Electric Field Strength and Charges

• Electric Field Configuration

  • The configuration is unique for a given system of charges and does not cross.

  • Strong regions of the electric field occur between opposite charges (e.g., +4q and -2q).

• Uniform Electric Fields

  • An example is a positively charged plane where the electric field above points upward and below points downward.

Applications of Electric Fields in Nature

• Behavior in Biological Systems

  • Certain species navigate using the electric fields of air/magnetic fields during migration.

    • Example: Birds and monarch butterflies use magnetic field lines for direction.

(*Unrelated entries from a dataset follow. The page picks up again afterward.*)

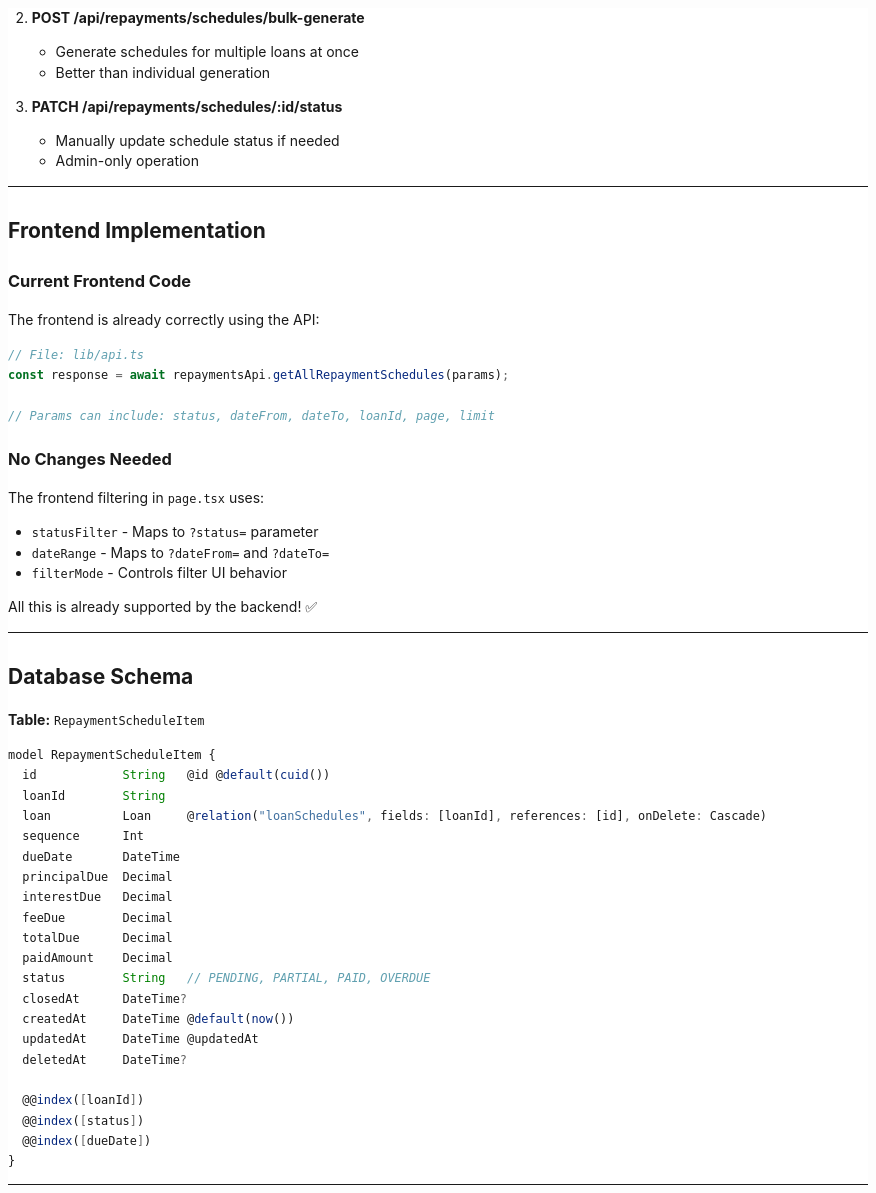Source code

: 2. **POST /api/repayments/schedules/bulk-generate**

   - Generate schedules for multiple loans at once
   - Better than individual generation

3. **PATCH /api/repayments/schedules/:id/status**
   - Manually update schedule status if needed
   - Admin-only operation

---

## Frontend Implementation

### Current Frontend Code

The frontend is already correctly using the API:

```typescript
// File: lib/api.ts
const response = await repaymentsApi.getAllRepaymentSchedules(params);

// Params can include: status, dateFrom, dateTo, loanId, page, limit
```

### No Changes Needed

The frontend filtering in `page.tsx` uses:

- `statusFilter` - Maps to `?status=` parameter
- `dateRange` - Maps to `?dateFrom=` and `?dateTo=`
- `filterMode` - Controls filter UI behavior

All this is already supported by the backend! ✅

---

## Database Schema

**Table:** `RepaymentScheduleItem`

```typescript
model RepaymentScheduleItem {
  id            String   @id @default(cuid())
  loanId        String
  loan          Loan     @relation("loanSchedules", fields: [loanId], references: [id], onDelete: Cascade)
  sequence      Int
  dueDate       DateTime
  principalDue  Decimal
  interestDue   Decimal
  feeDue        Decimal
  totalDue      Decimal
  paidAmount    Decimal
  status        String   // PENDING, PARTIAL, PAID, OVERDUE
  closedAt      DateTime?
  createdAt     DateTime @default(now())
  updatedAt     DateTime @updatedAt
  deletedAt     DateTime?

  @@index([loanId])
  @@index([status])
  @@index([dueDate])
}
```

---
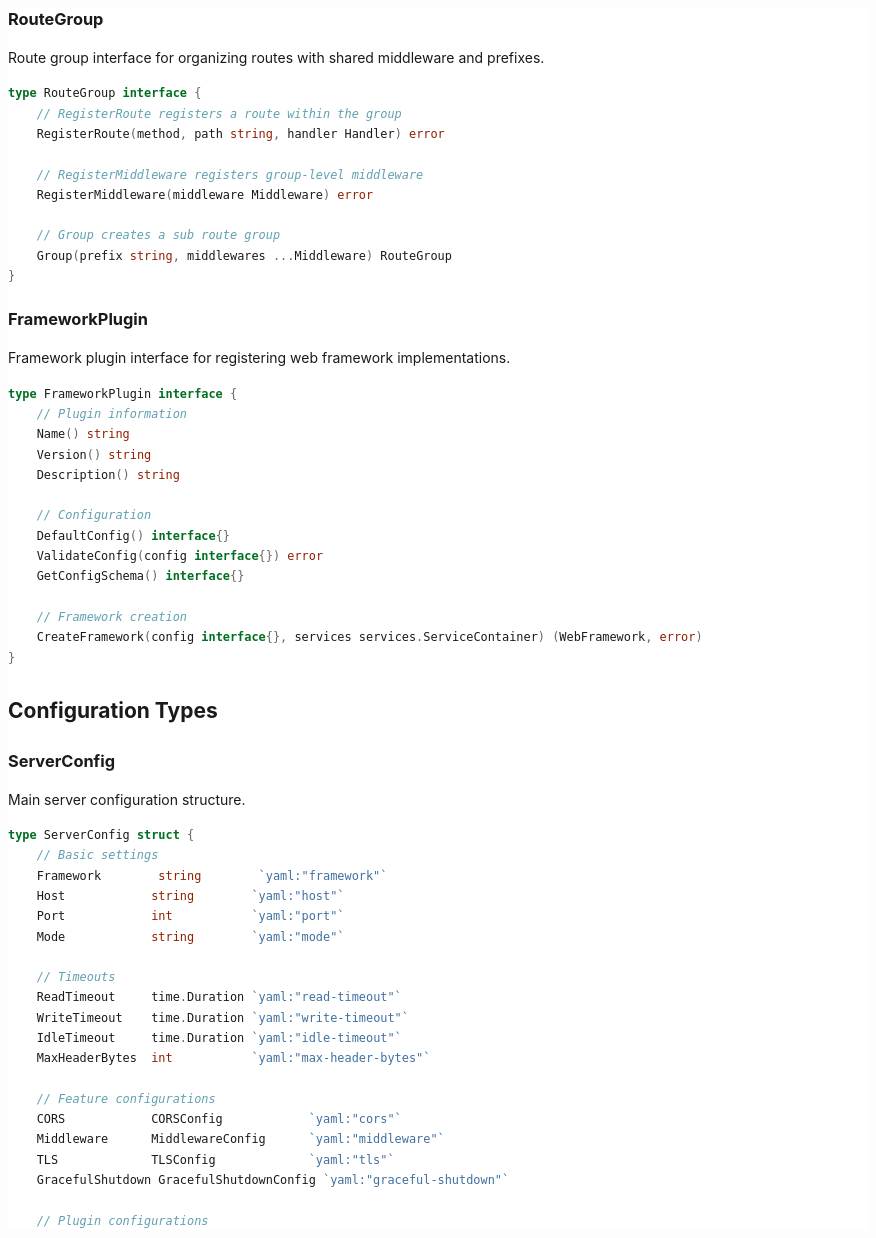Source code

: ### RouteGroup

Route group interface for organizing routes with shared middleware and prefixes.

```go
type RouteGroup interface {
    // RegisterRoute registers a route within the group
    RegisterRoute(method, path string, handler Handler) error
    
    // RegisterMiddleware registers group-level middleware
    RegisterMiddleware(middleware Middleware) error
    
    // Group creates a sub route group
    Group(prefix string, middlewares ...Middleware) RouteGroup
}
```

### FrameworkPlugin

Framework plugin interface for registering web framework implementations.

```go
type FrameworkPlugin interface {
    // Plugin information
    Name() string
    Version() string
    Description() string
    
    // Configuration
    DefaultConfig() interface{}
    ValidateConfig(config interface{}) error
    GetConfigSchema() interface{}
    
    // Framework creation
    CreateFramework(config interface{}, services services.ServiceContainer) (WebFramework, error)
}
```

## Configuration Types

### ServerConfig

Main server configuration structure.

```go
type ServerConfig struct {
    // Basic settings
    Framework        string        `yaml:"framework"`
    Host            string        `yaml:"host"`
    Port            int           `yaml:"port"`
    Mode            string        `yaml:"mode"`
    
    // Timeouts
    ReadTimeout     time.Duration `yaml:"read-timeout"`
    WriteTimeout    time.Duration `yaml:"write-timeout"`
    IdleTimeout     time.Duration `yaml:"idle-timeout"`
    MaxHeaderBytes  int           `yaml:"max-header-bytes"`
    
    // Feature configurations
    CORS            CORSConfig            `yaml:"cors"`
    Middleware      MiddlewareConfig      `yaml:"middleware"`
    TLS             TLSConfig             `yaml:"tls"`
    GracefulShutdown GracefulShutdownConfig `yaml:"graceful-shutdown"`
    
    // Plugin configurations
```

    • Birds may experience electron spin changes in a chemical reaction based on magnetic fields.

• Sharks

  • Sharks utilize the ampullae of Lorenzini to detect electrical fields and magnetic fields, aiding in prey detection.

• Platypus

  • Platypuses locate shrimp by sensing electric field distortions in murky waters.

• Electric Eels

  • Electric eels create an electric field to sense the presence of other animals, which affects their hunting ability.

• Spiders

  • Recent research shows that spiders can traverse distances utilizing the electric fields through a phenomenon known as ballooning:

    • Spiders release silk that becomes charged, causing them to be lifted by electric fields in the atmosphere.

Effect of Electric Fields on Charges

• Movement Under Electric Fields

  • Charged particles experience forces when they move through electric fields.

• Inkjet Printers as an Example

  • Ink droplets are charged to ensure they stick to the paper during printing.

• Kinematic Analysis

  • Analyze the motion of the charge droplet affected by electric fields to determine their position change (deflection).

• Electric Field Equations and Calculations

  • Use Newton's laws and kinematic equations to analyze the motion of charged particles (ink droplets).

• Acceleration Calculation

  • Acceleration is derived from the force exerted by the electric field on the droplet, considering its mass.

• Deflection Calculation

  • Conclude with the calculation for the vertical deflection of the ink drop across the parallel plates.

• Result

  • Final calculation yields a deflection of approximately 0.64 millimeters.